I journeyed to the rural area with some friends and we mounted the SPAPG20’s on long PVC pipes because we were not quite sold on drilling holes for the cords yet in the house until the tests proved successful for internet reception.  For these tests, we did not have access to a cable modem due to the rural area, instead we used Sierra Wireless Overdrive from Sprint which served as the base wireless router.  At the origin building (Building1), we set up the Overdrive and Router 1 with the high gain antenna connected via the RSMA-N male cable to one of the WRT160N’s antenna spots (therefore the WRT160N only had one little black antenna attached to it instead of two).  At the remote location, on the other side of the small and sparse tree-line, we set up Router2 very similar to Router1 (high gain antenna connected in lieu of one of the little black antenna’s in the back) and connected a laptop to Router2.  We pointed the antenna’s to each other, turned on the Overdrive, and waited for a few moments.  Luckily, the WRT160N’s with DD-WRT have a feature built in that not only lets you see the MAC address of the other router, but also the signal strength.  After a few moments, we had a 33% signal strength.  Then the wind started blowing and the signal strength would jump around but the lowest it would get is 15%.  On a good broadband connection that may not affect speed, but on a 3G (barely) signal as the internet source, it probably would not be very fast.  I loaded up the first web page I could think of: Google.  The page loaded quickly, but not quickly so much for me to suspect it was pulling from my computers cache.  Suspecting it still may be pulling from my system cache, I loaded up a separate webpage that is always different, my email.  The page loaded (albeit slowly), but it loaded.  The air hops had worked!  I then tried to load up YouTube… it started loading up and was continuing, but after a few minutes my patience had run out and I decided to view this internet not as a broadband connection, but more like a dial-up connection until a more speedy broadband connection is implemented in the area (which is in progress).

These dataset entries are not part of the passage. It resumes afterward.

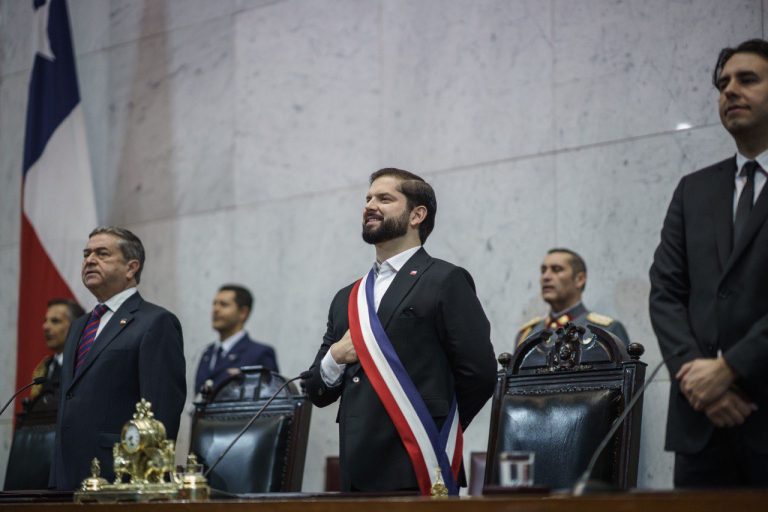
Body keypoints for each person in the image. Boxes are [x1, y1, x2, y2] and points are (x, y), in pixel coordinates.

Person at [304, 168, 497, 494]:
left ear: (417, 215)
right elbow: (316, 391)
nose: (369, 205)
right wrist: (335, 357)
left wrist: (435, 427)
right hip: (356, 469)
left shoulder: (445, 280)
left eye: (384, 198)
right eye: (367, 198)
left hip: (416, 462)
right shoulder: (347, 298)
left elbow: (480, 372)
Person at [649, 39, 768, 487]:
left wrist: (730, 368)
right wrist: (698, 380)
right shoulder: (693, 190)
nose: (730, 91)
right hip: (700, 424)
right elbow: (665, 291)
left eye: (747, 80)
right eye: (722, 84)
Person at [51, 227, 186, 490]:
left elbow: (160, 412)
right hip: (67, 474)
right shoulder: (79, 326)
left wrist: (145, 480)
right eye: (86, 254)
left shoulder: (155, 322)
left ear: (131, 268)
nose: (89, 260)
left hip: (119, 477)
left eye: (102, 254)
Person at [515, 248, 629, 347]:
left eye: (556, 269)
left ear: (579, 279)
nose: (546, 277)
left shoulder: (607, 331)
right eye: (543, 270)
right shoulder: (527, 335)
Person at [194, 284, 278, 393]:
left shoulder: (259, 353)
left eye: (224, 304)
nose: (216, 309)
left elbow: (271, 397)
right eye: (214, 304)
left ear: (243, 312)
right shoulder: (207, 353)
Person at [29, 298, 85, 403]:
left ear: (77, 326)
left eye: (55, 321)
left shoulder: (85, 363)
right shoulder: (45, 367)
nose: (45, 327)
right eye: (45, 321)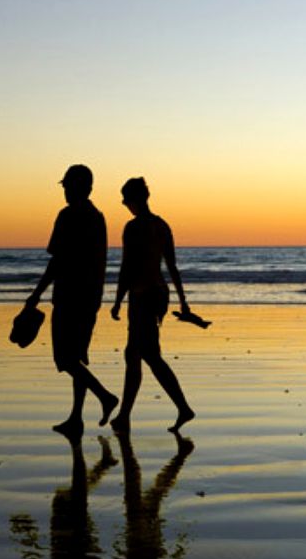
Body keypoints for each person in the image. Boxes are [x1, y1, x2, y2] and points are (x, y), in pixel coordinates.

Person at [27, 164, 119, 436]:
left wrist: (35, 295)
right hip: (91, 297)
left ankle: (105, 396)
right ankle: (76, 419)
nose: (64, 190)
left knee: (65, 360)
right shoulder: (97, 217)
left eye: (67, 185)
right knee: (77, 357)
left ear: (79, 187)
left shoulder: (67, 216)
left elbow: (57, 260)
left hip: (69, 296)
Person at [109, 177, 195, 433]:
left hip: (142, 295)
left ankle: (182, 408)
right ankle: (124, 416)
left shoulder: (133, 227)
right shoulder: (161, 225)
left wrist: (116, 301)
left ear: (134, 199)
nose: (125, 205)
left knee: (148, 355)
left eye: (126, 200)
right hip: (159, 294)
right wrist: (182, 300)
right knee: (135, 354)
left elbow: (127, 267)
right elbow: (172, 266)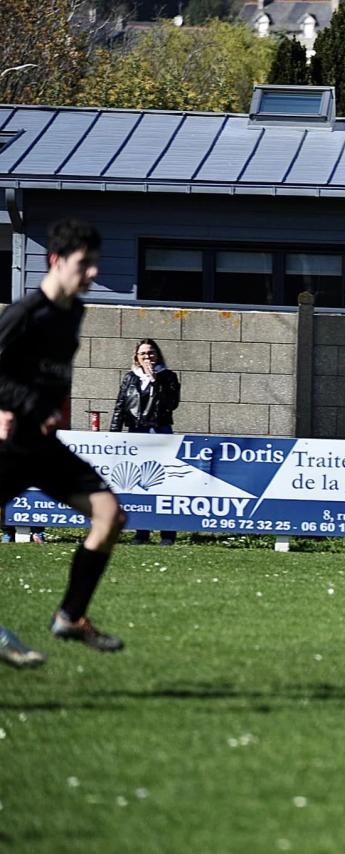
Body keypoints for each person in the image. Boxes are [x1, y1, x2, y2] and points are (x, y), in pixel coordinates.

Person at [0, 218, 127, 654]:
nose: (93, 273)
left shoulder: (73, 311)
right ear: (55, 260)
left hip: (43, 446)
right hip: (10, 444)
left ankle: (70, 617)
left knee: (110, 516)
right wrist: (23, 405)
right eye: (84, 264)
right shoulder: (24, 314)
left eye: (95, 263)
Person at [111, 338, 180, 545]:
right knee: (140, 483)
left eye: (150, 353)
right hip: (137, 431)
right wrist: (113, 434)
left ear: (157, 355)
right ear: (136, 357)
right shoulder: (130, 378)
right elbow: (120, 406)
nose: (147, 357)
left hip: (159, 430)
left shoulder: (168, 377)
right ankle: (142, 532)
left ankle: (167, 533)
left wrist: (155, 380)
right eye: (143, 354)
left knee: (163, 482)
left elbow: (172, 403)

Overall, the system worked.  It was not quite what I had expected and ended up costing as much as an Ayrstone probably would have cost anyways (my goal was to save money overall), but it worked.  Would I use it for my own internet?  He!l no, I don’t live in the boones, 16mbps down and minimum 1mbps up.  There ain’t no way I’m living out yonder.  But honestly no, I think next time I would just skip the headache and try the Ayrstone (or something commercially similar) first and see how that goes.

Disclaimer: The websites listed in here with specific brand names are not paying this author, it is simply my opinion and what I had done.)